We conclude that by suppressing oxidative stress and restoring proteasomal and lysosomal functions impaired by HIV and ethanol metabolism, OCA decreases accumulation of HIV in hepatocytes, leading to down-regulation of apoptosis in these cells. In addition, OCA reverses pro-fibrotic and inflammasome-related activation of HSC triggered by engulfment of HIV-containing apoptotic hepatocytes, potentially contributing to suppression of liver fibrosis development.

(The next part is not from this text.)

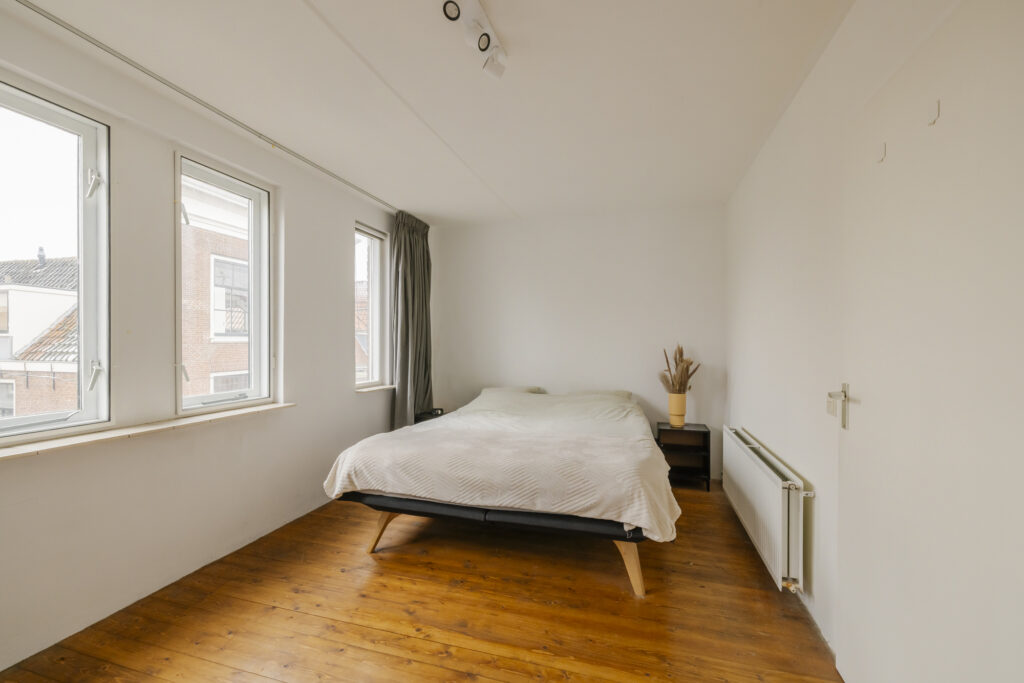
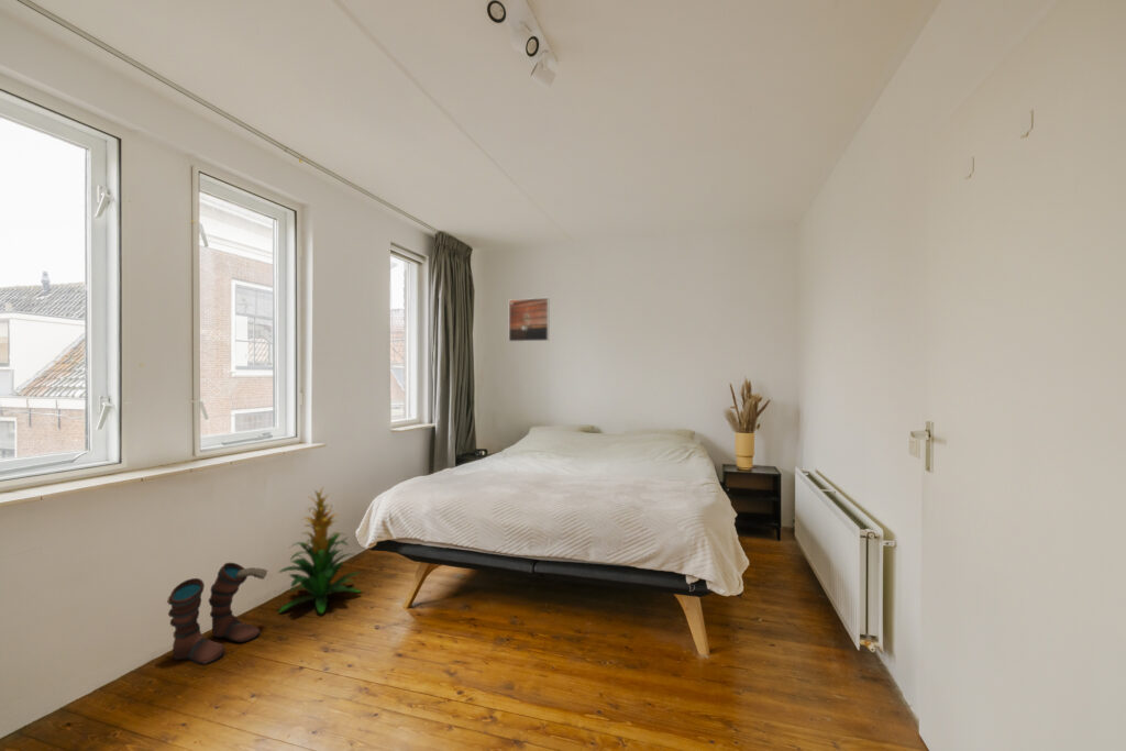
+ boots [166,562,269,666]
+ indoor plant [277,487,363,615]
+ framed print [508,297,550,343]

Keywords: Human immunodeficiency virus, Liver, Obeticholic acid, Alcohol, Hepatocytes, Fibrosis

Core Tip: We investigated the ability of obeticholic acid (OCA) to reverse pro-fibrotic effects of human immunodeficiency virus (HIV) and ethanol metabolism in liver cells. Based on our previous studies, hepatocyte apoptosis occurs under combined exposure of cells to HIV and ethanol metabolites. The subsequent engulfment of HIV-containing apoptotic hepatocytes by hepatic stellate cells induced pro-fibrotic activation in these cells, thereby promoting fibrosis development. Here, we demonstrated that OCA attenuates hepatocyte apoptosis by preventing accumulation of HIV components in liver cells exposed to virus and acetaldehyde-generating system (AGS) mimicking natural ethanol metabolism in primary hepatocytes. These beneficial effects of OCA are attributed to suppression of oxidative stress leading to restoration of HIV-AGS-impaired proteasomal and lysosomal functions in liver cells. OCA also reduces activation of inflammasome in hepatic stellate cells and their pro-fibrotic activation. Thus, anti-fibrotic properties of OCA can be used for combined treatment of HIV-infected alcohol abusers with a high risk of liver fibrosis development.